With his tough, tongue-in-cheek detective, Spenser, Robert B. Parker has created one of the most successful figures in modern crime fiction. PLAYMATES is the sixteenth entry in the Spenser series, and it marks a welcome return to a story line closer to those of the earlier books in the series. When rumors of point-shaving surface at a college near Boston, the school hires Spenser to investigate. Assisted by his friend, Hawk, and his girlfriend, psychotherapist Susan Silverman, the detective finds himself caught in a moral dilemma when the truth behind the rumors threatens a player’s future.
The story itself lacks the substance, and to some extent the suspense of the best of the Spenser books, but Parker’s rapid pacing and deadpan wit--always highlights of his work--turn a thin plot into an enjoyable mystery.
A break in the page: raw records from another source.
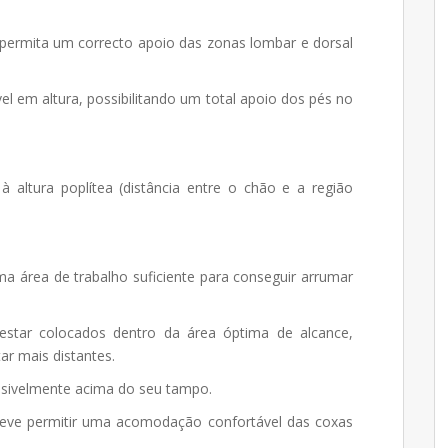
 permita um correcto apoio das zonas lombar e dorsal
el em altura, possibilitando um total apoio dos pés no
 altura poplítea (distância entre o chão e a região
 área de trabalho suficiente para conseguir arrumar
star colocados dentro da área óptima de alcance,
r mais distantes.
nsivelmente acima do seu tampo.
 deve permitir uma acomodação confortável das coxas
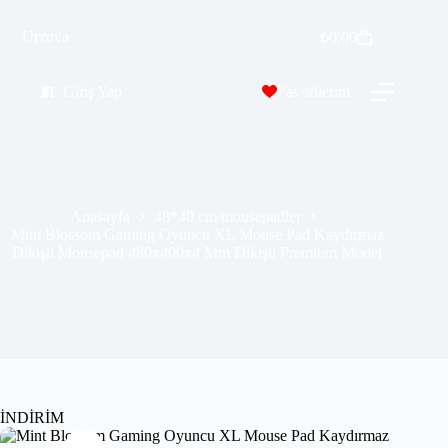
Mint Blossom Gaming Oyuncu XL Mouse Pad Kaydırmaz Dikişli Mousepad 480x400x4 Mm Dikişli Premium Model
Urzuva
Sepete Ekle
₺
0.00
₺
529.99
₺
689.00
Giriş Yap
Favorilerim
Anasayfa
48*40 cm mousepadler
Mint Blossom Gaming Oyuncu XL Mouse Pad Kaydırmaz
Dikişli Mousepad 480x400x4 Mm Dikişli Premium Model
İNDİRİM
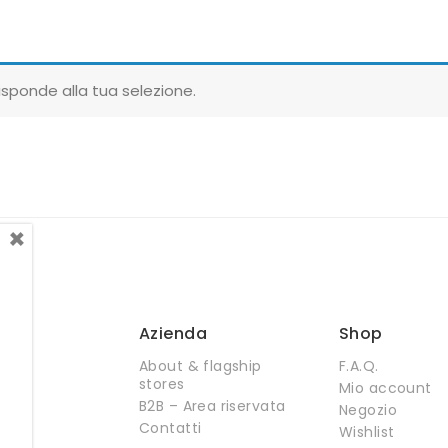
sponde alla tua selezione.
×
Azienda
Shop
About & flagship
F.A.Q.
stores
Mio account
B2B – Area riservata
Negozio
Contatti
Wishlist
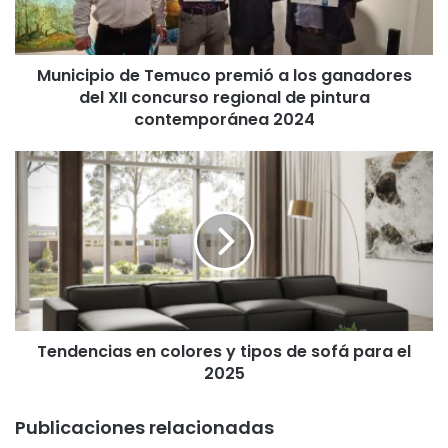
p
i
o
Municipio de Temuco premió a los ganadores
d
del XII concurso regional de pintura
e
T
contemporánea 2024
e
m
T
u
e
c
n
o
d
p
e
r
n
e
c
m
i
i
a
ó
Tendencias en colores y tipos de sofá para el
s
a
2025
e
l
n
o
c
Publicaciones relacionadas
s
o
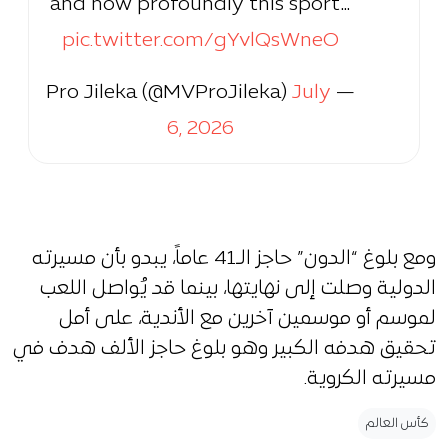
and how profoundly this sport…
pic.twitter.com/gYvlQsWneO
July
— Pro Jileka (@MVProJileka)
6, 2026
ومع بلوغ “الدون” حاجز الـ41 عاماً، يبدو بأن مسيرته
الدولية وصلت إلى نهايتها، بينما قد يُواصل اللعب
لموسم أو موسمين آخرين مع الأندية، على أمل
تحقيق هدفه الكبير وهو بلوغ حاجز الألف هدف في
مسيرته الكروية.
كأس العالم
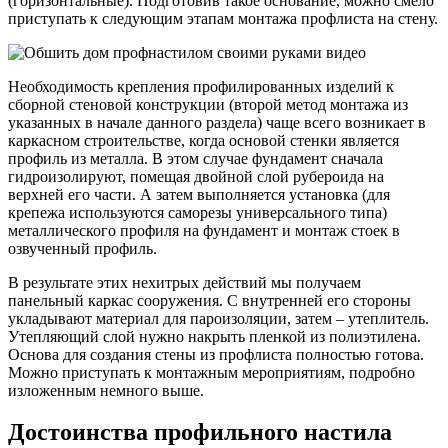
(горизонтальные). Подготовив такое основание, можно смело
приступать к следующим этапам монтажа профлиста на стену.
Необходимость крепления профилированных изделий к
сборной стеновой конструкции (второй метод монтажа из
указанных в начале данного раздела) чаще всего возникает в
каркасном строительстве, когда основой стенки является
профиль из металла. В этом случае фундамент сначала
гидроизолируют, помещая двойной слой рубероида на
верхней его части. А затем выполняется установка (для
крепежа используются саморезы универсального типа)
металлического профиля на фундамент и монтаж стоек в
озвученный профиль.
В результате этих нехитрых действий мы получаем
панельный каркас сооружения. С внутренней его стороны
укладывают материал для пароизоляции, затем – утеплитель.
Утепляющий слой нужно накрыть пленкой из полиэтилена.
Основа для создания стены из профлиста полностью готова.
Можно приступать к монтажным мероприятиям, подробно
изложенным немного выше.
Достоинства профильного настила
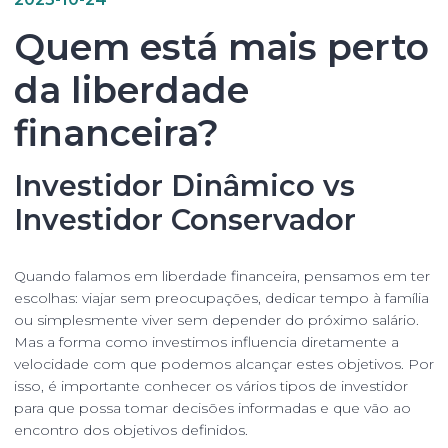
Quem está mais perto
da liberdade
financeira?
Investidor Dinâmico vs
Investidor Conservador
Quando falamos em liberdade financeira, pensamos em ter
escolhas: viajar sem preocupações, dedicar tempo à família
ou simplesmente viver sem depender do próximo salário.
Mas a forma como investimos influencia diretamente a
velocidade com que podemos alcançar estes objetivos. Por
isso, é importante conhecer os vários tipos de investidor
para que possa tomar decisões informadas e que vão ao
encontro dos objetivos definidos.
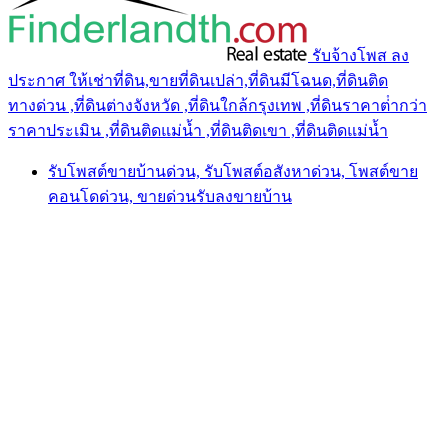
รับจ้างโพส ลง
ประกาศ ให้เช่าที่ดิน,ขายที่ดินเปล่า,ที่ดินมีโฉนด,ที่ดินติด
ทางด่วน ,ที่ดินต่างจังหวัด ,ที่ดินใกล้กรุงเทพ ,ที่ดินราคาต่ํากว่า
ราคาประเมิน ,ที่ดินติดแม่น้ำ ,ที่ดินติดเขา ,ที่ดินติดแม่น้ำ
รับโพสต์ขายบ้านด่วน, รับโพสต์อสังหาด่วน, โพสต์ขาย
คอนโดด่วน, ขายด่วนรับลงขายบ้าน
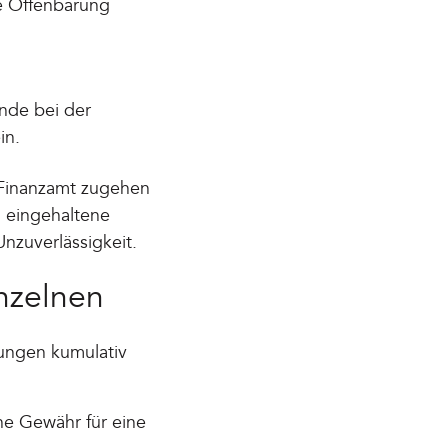
e Offenbarung
nde bei der
in.
s Finanzamt zugehen
, eingehaltene
nzuverlässigkeit.
nzelnen
ungen kumulativ
ne Gewähr für eine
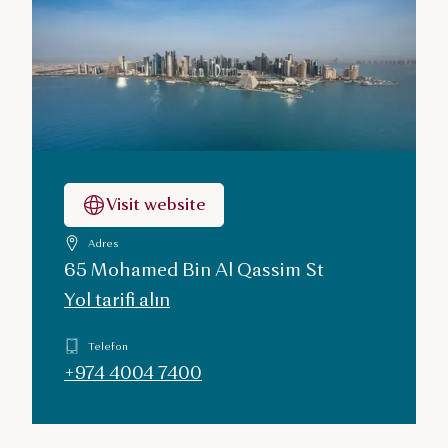
Visit website
Adres
65 Mohamed Bin Al Qassim St
Yol tarifi alın
Telefon
+974 4004 7400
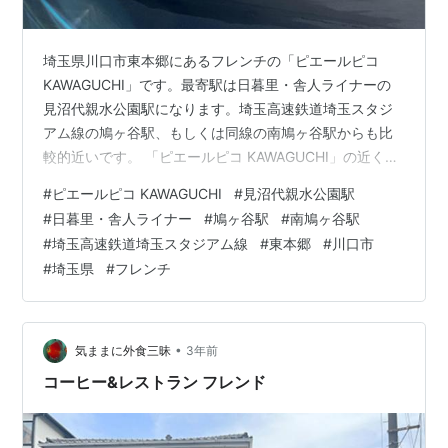
埼玉県川口市東本郷にあるフレンチの「ピエールピコ
KAWAGUCHI」です。最寄駅は日暮里・舎人ライナーの
見沼代親水公園駅になります。埼玉高速鉄道埼玉スタジ
アム線の鳩ヶ谷駅、もしくは同線の南鳩ヶ谷駅からも比
較的近いです。 「ピエールピコ KAWAGUCHI」の近くに
は「Bamiyan バーミヤン 川口東本郷店」「コーヒー&レ
#
ピエールピコ KAWAGUCHI
#
見沼代親水公園駅
ストラン フレンド」があります。
#
日暮里・舎人ライナー
#
鳩ヶ谷駅
#
南鳩ヶ谷駅
morigen1.hatenablog.com morigen1.hatenablog.com こ
#
埼玉高速鉄道埼玉スタジアム線
#
東本郷
#
川口市
の日はちょうど鳩ヶ谷付近で昼を食べようと考えてお
#
埼玉県
#
フレンチ
り、ネットで探していたところ見つかったのが「ピエー
ルピコ KAWAGUCHI」でした。気になっ…
•
気ままに外食三昧
3年前
コーヒー&レストラン フレンド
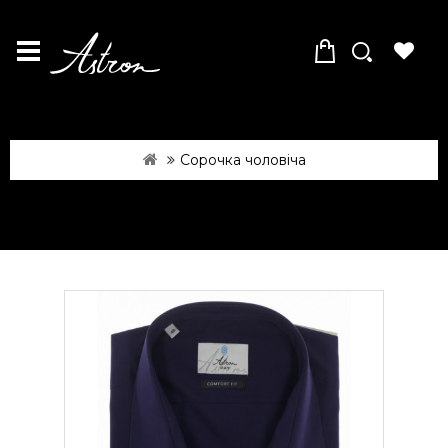
Сорочка чоловіча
Spenser’s irreverent banter is handled with Parker’s usual skill, and his intriguing stance as a hard-boiled hero motivated by a conscience and a firm sense of honor remains unchanged. Parker has used the books, with varying degrees of success, to explore his character’s personal code of ethics, and that is the case with PLAYMATES as well.
Several of the more recent books in the series have dealt extensively with Spenser’s relationship with Susan Silverman, in some cases opting for contrived plotting and heavy handed philosophizing. PLAYMATES finds Spenser and Susan at a stable point in their relationship and her assistance with the case is believable and well-handled. Indeed, despite its flaws the latest Spenser novel is a witty and tautly written mystery.